Your instructions: So that the copy stays text only, transcribe the data below exactly and exclude the images.

Stored data:
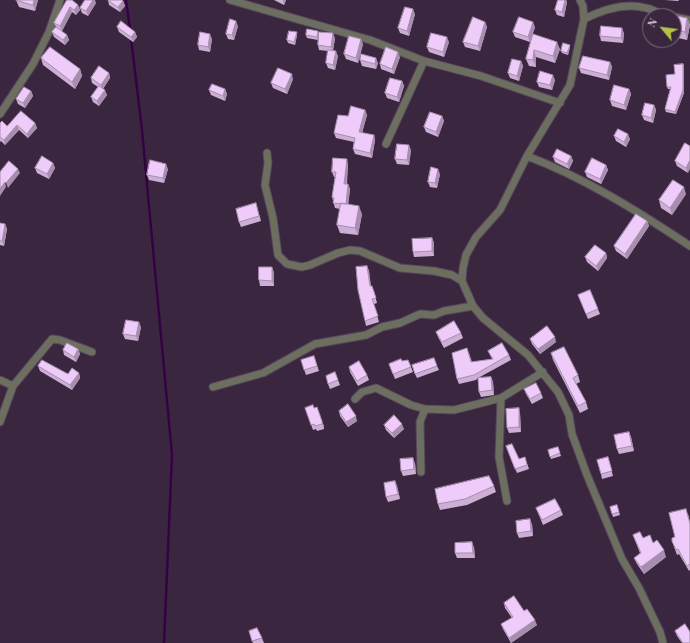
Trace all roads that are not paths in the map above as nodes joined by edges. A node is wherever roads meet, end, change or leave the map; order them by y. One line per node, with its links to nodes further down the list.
1 (60, 0): 8 (street)
2 (230, 0): 6 (street)
3 (580, 0): 5 (street)
4 (646, 4): 5 (street)
5 (584, 19): 7 (street)
6 (424, 60): 7 (street); 9 (street)
7 (560, 103): 11 (street)
8 (0, 114)
9 (386, 144)
10 (267, 153): 13 (street)
11 (527, 156): 12 (street); 13 (street)
12 (690, 246)
13 (462, 281): 14 (street)
14 (473, 306): 16 (street); 19 (street)
15 (92, 352): 18 (street)
16 (543, 372): 20 (street); 26 (street)
17 (0, 380): 18 (street)
18 (12, 386): 23 (street)
19 (213, 388)
20 (501, 398): 22 (street); 25 (street)
21 (355, 399): 22 (street)
22 (425, 409): 24 (street)
23 (0, 422)
24 (421, 472)
25 (507, 501)
26 (663, 643)

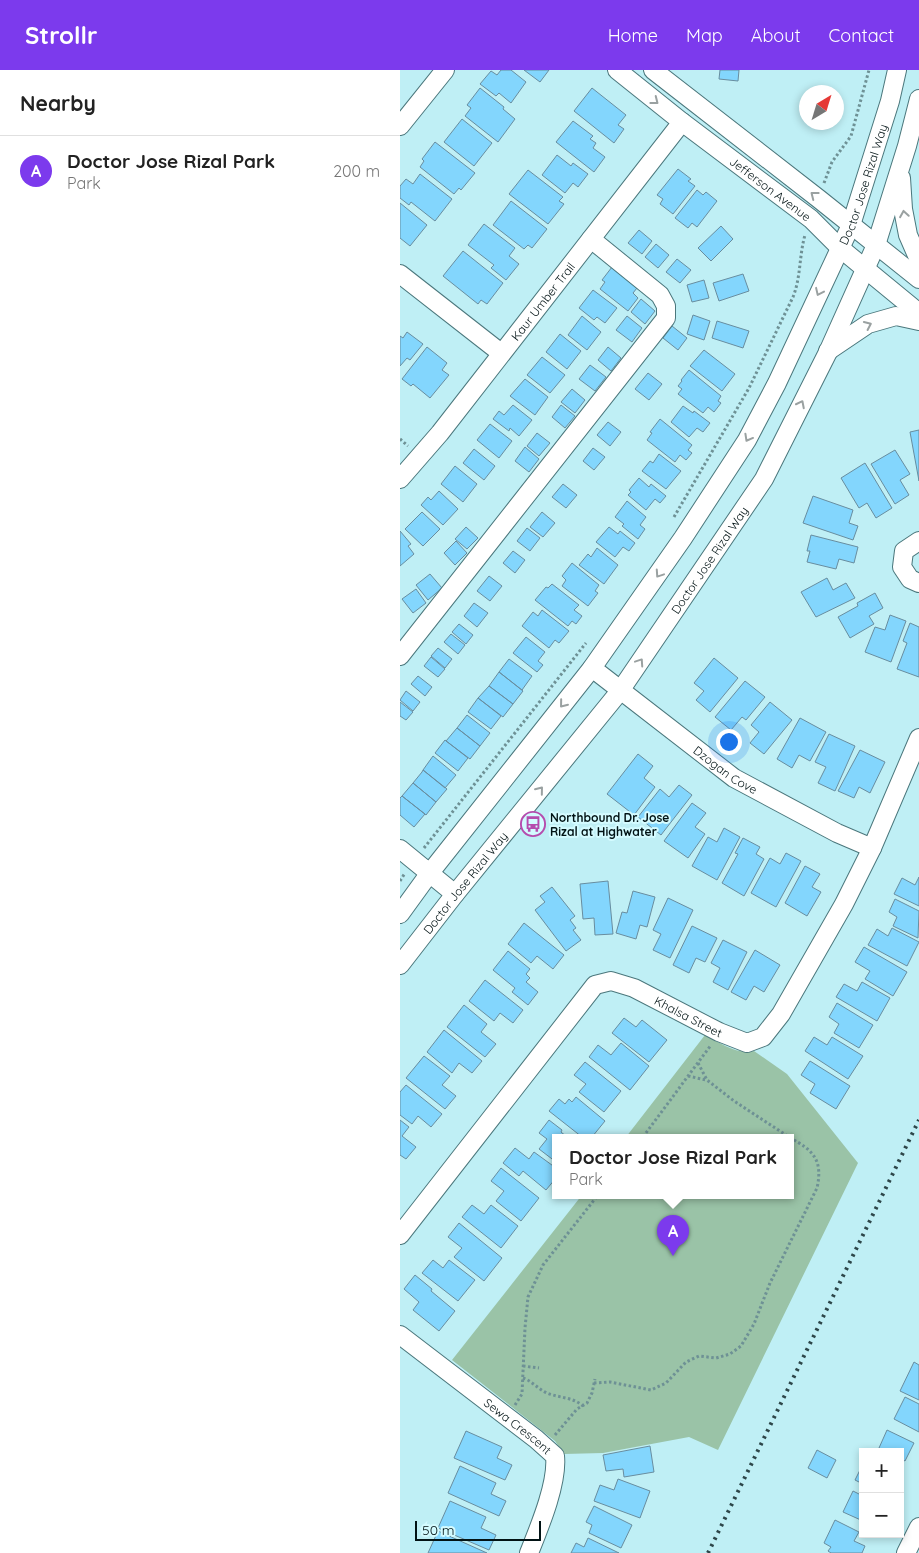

Answer for the task:
Trace all roads that are not paths in the map above as nodes joined by edges. A node is wherever roads meet, end, change or leave the map; order them by y. One line per node, with its links to nodes further down the list.
1 (60, 0): 8 (street)
2 (230, 0): 6 (street)
3 (580, 0): 5 (street)
4 (646, 4): 5 (street)
5 (584, 19): 7 (street)
6 (424, 60): 7 (street); 9 (street)
7 (560, 103): 11 (street)
8 (0, 114)
9 (386, 144)
10 (267, 153): 13 (street)
11 (527, 156): 12 (street); 13 (street)
12 (690, 246)
13 (462, 281): 14 (street)
14 (473, 306): 16 (street); 19 (street)
15 (92, 352): 18 (street)
16 (543, 372): 20 (street); 26 (street)
17 (0, 380): 18 (street)
18 (12, 386): 23 (street)
19 (213, 388)
20 (501, 398): 22 (street); 25 (street)
21 (355, 399): 22 (street)
22 (425, 409): 24 (street)
23 (0, 422)
24 (421, 472)
25 (507, 501)
26 (663, 643)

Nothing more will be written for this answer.